→ **What the exercise asks**
What is needed here is an exact repetition of the records below, beginning at the line that has "CEO, CLOUDBM" and stopping after the line that has "nutrientes, quais os".

→ **Excerpted data**
◇ ◇ ◇ ◇
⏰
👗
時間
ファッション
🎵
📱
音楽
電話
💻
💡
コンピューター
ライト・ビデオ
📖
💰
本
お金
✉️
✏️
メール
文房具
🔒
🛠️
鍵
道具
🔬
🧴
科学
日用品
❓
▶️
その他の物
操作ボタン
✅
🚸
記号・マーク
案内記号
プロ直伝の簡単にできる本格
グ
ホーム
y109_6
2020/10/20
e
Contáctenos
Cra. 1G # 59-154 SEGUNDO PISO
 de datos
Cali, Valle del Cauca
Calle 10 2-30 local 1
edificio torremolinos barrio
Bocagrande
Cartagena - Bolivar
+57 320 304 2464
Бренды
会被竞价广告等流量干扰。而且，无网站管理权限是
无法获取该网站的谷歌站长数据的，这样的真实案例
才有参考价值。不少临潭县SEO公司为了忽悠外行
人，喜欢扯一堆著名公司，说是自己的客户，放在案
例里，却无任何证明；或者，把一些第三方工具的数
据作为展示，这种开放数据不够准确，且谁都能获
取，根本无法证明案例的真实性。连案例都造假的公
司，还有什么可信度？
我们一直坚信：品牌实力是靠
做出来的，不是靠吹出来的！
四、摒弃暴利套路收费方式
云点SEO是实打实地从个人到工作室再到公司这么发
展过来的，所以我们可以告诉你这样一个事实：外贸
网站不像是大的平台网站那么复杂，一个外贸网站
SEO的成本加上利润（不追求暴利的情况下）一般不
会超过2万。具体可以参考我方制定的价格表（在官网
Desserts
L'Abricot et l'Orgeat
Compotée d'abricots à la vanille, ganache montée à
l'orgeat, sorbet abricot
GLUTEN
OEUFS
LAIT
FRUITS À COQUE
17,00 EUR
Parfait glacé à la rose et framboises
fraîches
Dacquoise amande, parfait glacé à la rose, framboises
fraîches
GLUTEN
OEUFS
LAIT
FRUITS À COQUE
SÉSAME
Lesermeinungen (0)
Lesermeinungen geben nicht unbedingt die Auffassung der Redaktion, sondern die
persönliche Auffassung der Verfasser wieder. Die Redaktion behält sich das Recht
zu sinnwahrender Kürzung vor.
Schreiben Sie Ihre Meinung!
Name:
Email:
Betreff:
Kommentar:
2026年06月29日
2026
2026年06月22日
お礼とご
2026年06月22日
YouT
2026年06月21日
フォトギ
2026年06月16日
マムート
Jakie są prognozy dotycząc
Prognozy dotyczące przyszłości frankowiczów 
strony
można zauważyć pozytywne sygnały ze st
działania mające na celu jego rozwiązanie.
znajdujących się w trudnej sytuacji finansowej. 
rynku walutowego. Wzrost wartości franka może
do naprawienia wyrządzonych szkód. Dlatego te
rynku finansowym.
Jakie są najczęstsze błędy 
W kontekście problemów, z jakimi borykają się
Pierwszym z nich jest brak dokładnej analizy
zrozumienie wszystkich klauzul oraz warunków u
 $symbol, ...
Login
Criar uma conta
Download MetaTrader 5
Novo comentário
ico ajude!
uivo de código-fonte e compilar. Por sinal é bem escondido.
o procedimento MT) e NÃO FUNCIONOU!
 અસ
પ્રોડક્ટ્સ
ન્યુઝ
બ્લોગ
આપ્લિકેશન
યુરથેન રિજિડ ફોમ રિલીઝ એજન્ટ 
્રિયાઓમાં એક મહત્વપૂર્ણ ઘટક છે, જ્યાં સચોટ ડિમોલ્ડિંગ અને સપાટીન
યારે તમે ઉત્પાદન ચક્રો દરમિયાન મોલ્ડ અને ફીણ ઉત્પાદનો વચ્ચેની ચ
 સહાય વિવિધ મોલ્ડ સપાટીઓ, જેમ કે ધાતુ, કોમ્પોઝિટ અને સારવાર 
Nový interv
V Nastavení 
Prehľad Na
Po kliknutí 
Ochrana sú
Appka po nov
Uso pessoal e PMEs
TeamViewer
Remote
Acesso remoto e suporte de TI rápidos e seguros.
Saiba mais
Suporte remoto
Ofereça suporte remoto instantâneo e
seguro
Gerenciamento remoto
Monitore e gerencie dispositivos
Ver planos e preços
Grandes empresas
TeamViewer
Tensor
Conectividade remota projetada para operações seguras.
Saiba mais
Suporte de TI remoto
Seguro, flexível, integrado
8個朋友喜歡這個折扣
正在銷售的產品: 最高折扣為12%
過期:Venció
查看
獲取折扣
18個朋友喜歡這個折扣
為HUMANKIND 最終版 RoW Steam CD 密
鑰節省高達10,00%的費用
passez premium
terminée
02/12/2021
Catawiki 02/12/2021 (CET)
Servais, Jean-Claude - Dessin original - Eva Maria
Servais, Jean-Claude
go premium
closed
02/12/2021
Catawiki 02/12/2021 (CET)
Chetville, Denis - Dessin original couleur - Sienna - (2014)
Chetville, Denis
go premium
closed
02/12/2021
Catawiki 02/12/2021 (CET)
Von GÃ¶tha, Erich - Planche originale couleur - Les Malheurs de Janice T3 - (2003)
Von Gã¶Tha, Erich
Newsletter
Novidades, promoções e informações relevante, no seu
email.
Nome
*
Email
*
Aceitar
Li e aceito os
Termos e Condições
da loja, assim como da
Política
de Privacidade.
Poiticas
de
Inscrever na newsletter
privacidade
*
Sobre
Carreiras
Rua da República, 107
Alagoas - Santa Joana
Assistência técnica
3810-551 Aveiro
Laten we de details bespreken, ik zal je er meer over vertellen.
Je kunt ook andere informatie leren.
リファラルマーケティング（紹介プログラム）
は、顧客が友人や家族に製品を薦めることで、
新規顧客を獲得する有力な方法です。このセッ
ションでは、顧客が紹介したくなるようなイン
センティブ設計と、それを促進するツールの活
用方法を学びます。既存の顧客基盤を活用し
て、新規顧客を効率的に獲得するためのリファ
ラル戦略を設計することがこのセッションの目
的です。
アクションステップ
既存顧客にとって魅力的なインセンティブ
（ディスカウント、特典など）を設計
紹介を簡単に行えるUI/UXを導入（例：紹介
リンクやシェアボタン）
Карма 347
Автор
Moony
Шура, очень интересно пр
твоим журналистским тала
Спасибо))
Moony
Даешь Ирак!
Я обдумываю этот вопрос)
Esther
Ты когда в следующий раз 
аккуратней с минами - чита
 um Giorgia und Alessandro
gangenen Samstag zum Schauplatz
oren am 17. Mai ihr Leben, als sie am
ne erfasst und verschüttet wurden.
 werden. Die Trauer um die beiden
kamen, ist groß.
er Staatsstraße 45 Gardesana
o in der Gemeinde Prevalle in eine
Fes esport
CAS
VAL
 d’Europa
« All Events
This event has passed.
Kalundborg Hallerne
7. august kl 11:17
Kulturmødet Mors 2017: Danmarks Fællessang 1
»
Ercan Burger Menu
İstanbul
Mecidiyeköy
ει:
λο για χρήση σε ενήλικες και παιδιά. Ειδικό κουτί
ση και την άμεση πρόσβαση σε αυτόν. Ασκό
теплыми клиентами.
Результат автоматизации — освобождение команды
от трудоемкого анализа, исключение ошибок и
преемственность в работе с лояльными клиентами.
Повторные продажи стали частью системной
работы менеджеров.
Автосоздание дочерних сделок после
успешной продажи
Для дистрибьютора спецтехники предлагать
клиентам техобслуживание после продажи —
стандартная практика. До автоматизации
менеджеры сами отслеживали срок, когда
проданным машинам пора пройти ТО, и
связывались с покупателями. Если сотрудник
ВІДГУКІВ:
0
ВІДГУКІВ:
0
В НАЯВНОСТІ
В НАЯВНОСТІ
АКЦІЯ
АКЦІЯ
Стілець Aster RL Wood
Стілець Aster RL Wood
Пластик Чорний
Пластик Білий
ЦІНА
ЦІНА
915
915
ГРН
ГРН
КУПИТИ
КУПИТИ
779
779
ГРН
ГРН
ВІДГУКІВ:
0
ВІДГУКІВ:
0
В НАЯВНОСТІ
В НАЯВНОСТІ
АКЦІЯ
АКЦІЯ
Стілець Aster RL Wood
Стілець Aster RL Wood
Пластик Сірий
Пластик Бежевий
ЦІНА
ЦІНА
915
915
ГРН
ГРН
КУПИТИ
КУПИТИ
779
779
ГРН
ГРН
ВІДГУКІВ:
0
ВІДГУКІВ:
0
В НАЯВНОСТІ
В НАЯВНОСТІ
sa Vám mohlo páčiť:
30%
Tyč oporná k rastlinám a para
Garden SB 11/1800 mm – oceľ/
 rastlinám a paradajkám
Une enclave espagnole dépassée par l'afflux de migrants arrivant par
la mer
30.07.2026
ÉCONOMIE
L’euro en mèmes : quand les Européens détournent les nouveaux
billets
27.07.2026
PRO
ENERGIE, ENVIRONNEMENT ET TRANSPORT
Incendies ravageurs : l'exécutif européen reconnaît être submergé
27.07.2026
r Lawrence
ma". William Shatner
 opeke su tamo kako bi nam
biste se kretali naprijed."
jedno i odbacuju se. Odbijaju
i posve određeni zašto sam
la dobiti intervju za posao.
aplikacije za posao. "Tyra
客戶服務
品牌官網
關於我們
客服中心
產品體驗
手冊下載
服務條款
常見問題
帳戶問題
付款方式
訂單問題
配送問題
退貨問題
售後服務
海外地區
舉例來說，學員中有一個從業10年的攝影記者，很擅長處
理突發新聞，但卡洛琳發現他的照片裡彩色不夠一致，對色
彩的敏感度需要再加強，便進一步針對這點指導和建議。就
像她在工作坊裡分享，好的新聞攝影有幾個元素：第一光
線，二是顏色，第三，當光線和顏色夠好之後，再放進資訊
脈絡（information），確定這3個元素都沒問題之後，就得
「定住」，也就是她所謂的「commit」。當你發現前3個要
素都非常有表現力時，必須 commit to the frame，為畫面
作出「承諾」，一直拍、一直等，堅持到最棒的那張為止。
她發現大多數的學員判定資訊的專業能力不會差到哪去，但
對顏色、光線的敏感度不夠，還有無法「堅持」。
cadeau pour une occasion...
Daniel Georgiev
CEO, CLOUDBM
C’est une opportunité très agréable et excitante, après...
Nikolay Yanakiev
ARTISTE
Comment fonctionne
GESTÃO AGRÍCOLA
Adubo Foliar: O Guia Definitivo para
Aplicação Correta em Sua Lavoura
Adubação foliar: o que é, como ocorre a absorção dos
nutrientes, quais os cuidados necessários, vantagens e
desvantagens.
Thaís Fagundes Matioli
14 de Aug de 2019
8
◇ ◇ ◇ ◇
→ **Task response**
CEO, CLOUDBM
C’est une opportunité très agréable et excitante, après...
Nikolay Yanakiev
ARTISTE
Comment fonctionne
GESTÃO AGRÍCOLA
Adubo Foliar: O Guia Definitivo para
Aplicação Correta em Sua Lavoura
Adubação foliar: o que é, como ocorre a absorção dos
nutrientes, quais os cuidados necessários, vantagens e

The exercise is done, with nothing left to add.